* Your assignment
Reproduce the records exactly, but not the pictures.
*** Opening of Given information ***
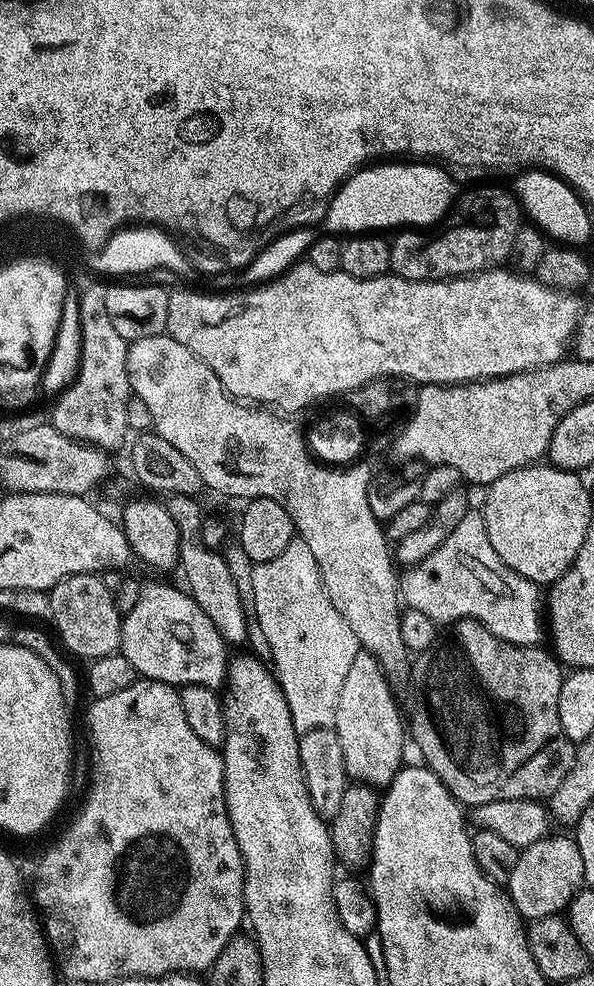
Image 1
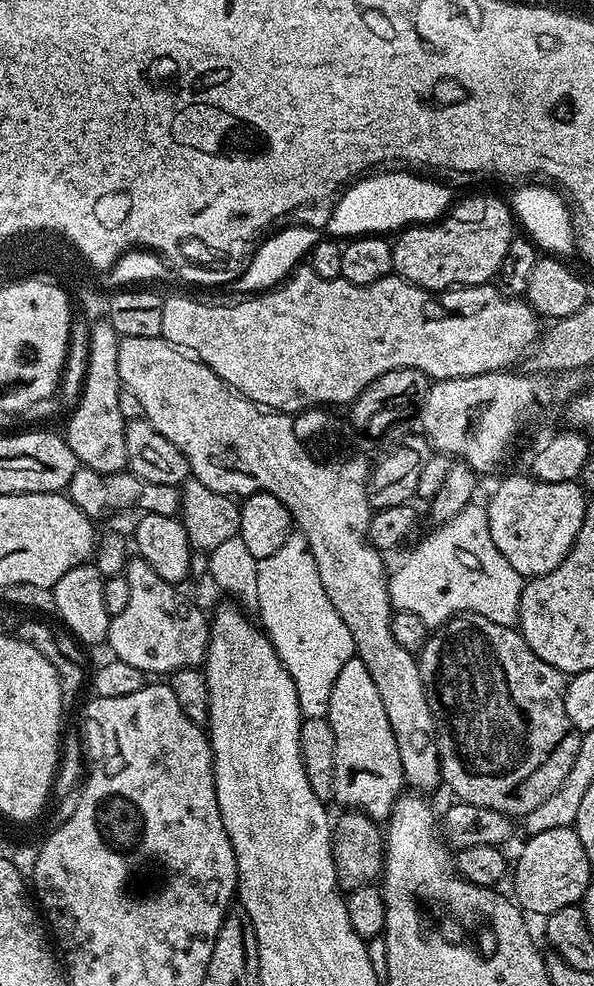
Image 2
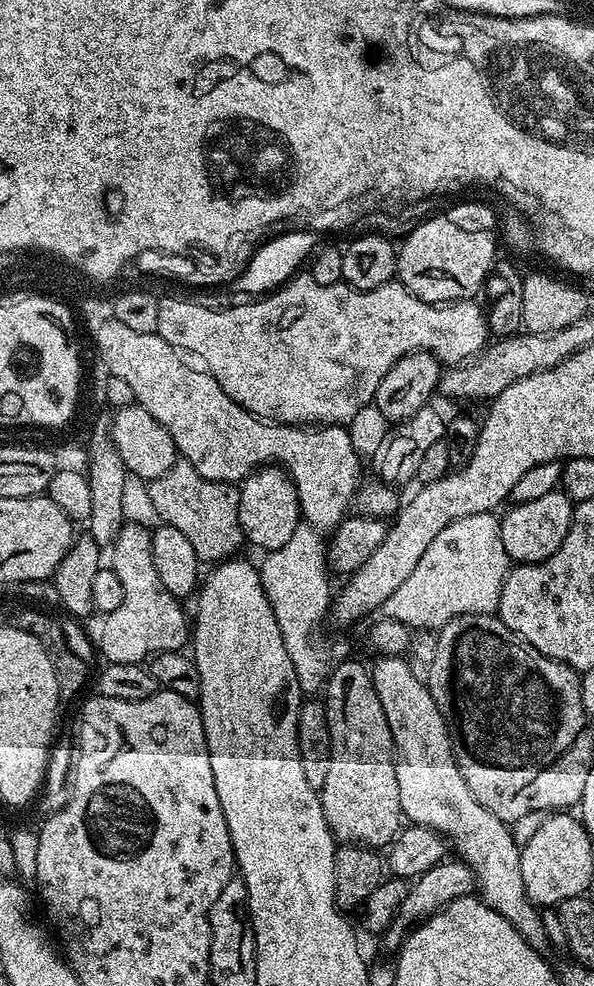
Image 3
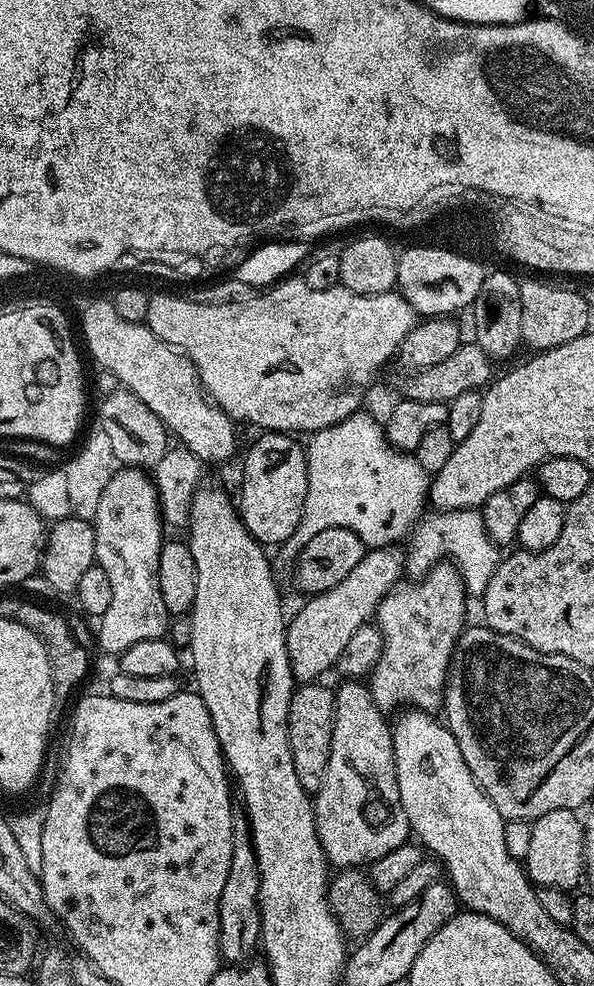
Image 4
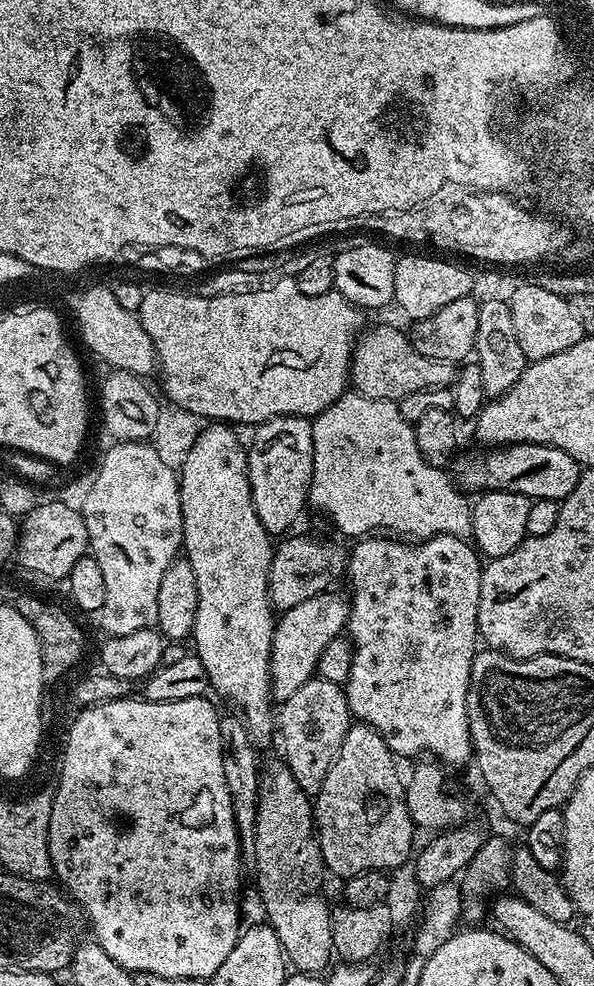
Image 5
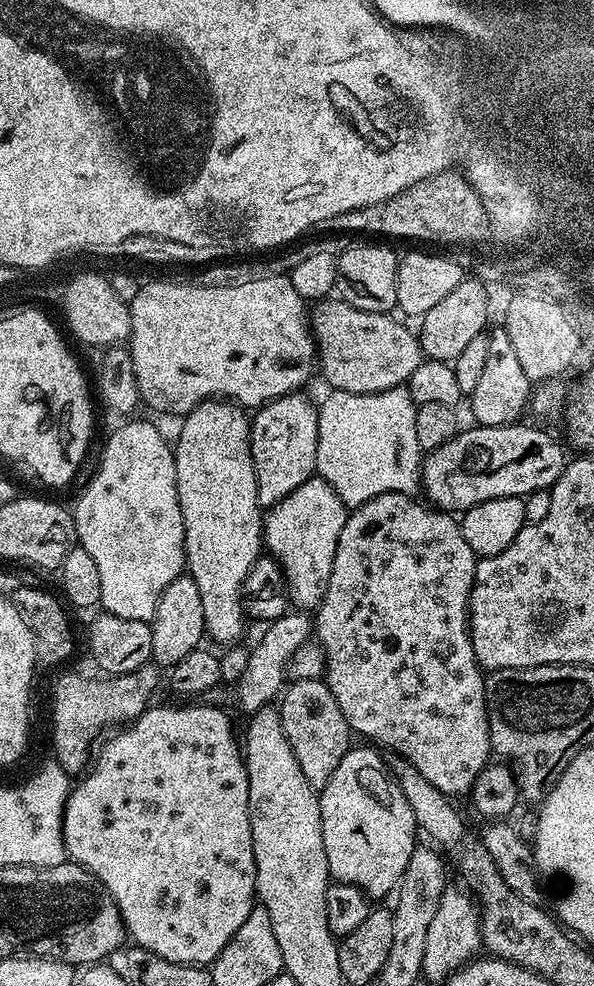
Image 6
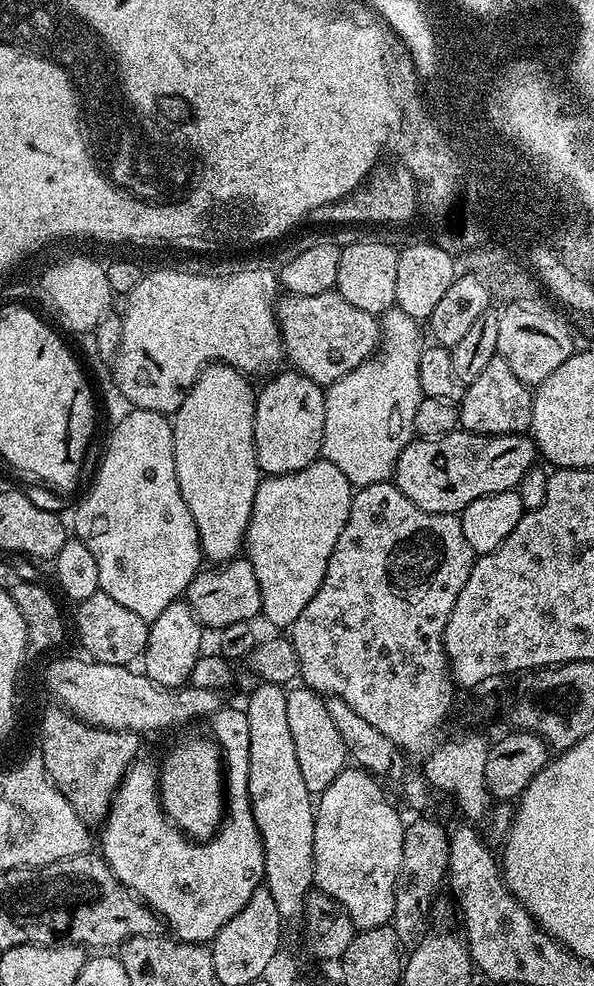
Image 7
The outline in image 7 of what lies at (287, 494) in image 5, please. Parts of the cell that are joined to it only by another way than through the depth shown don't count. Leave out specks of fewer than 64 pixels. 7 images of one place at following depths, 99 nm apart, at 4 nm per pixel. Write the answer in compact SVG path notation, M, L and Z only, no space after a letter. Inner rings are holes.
M280 370L267 381L264 389L256 392L256 413L254 414L254 446L256 461L261 473L281 476L294 473L321 459L324 451L324 427L326 426L325 389L310 378L295 370Z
*** Close of Given information ***
* Written answer
Image 1
Image 2
Image 3
Image 4
Image 5
Image 6
Image 7
The outline in image 7 of what lies at (287, 494) in image 5, please. Parts of the cell that are joined to it only by another way than through the depth shown don't count. Leave out specks of fewer than 64 pixels. 7 images of one place at following depths, 99 nm apart, at 4 nm per pixel. Write the answer in compact SVG path notation, M, L and Z only, no space after a letter. Inner rings are holes.
M280 370L267 381L264 389L256 392L256 413L254 414L254 446L256 461L261 473L281 476L294 473L321 459L324 451L324 427L326 426L325 389L310 378L295 370Z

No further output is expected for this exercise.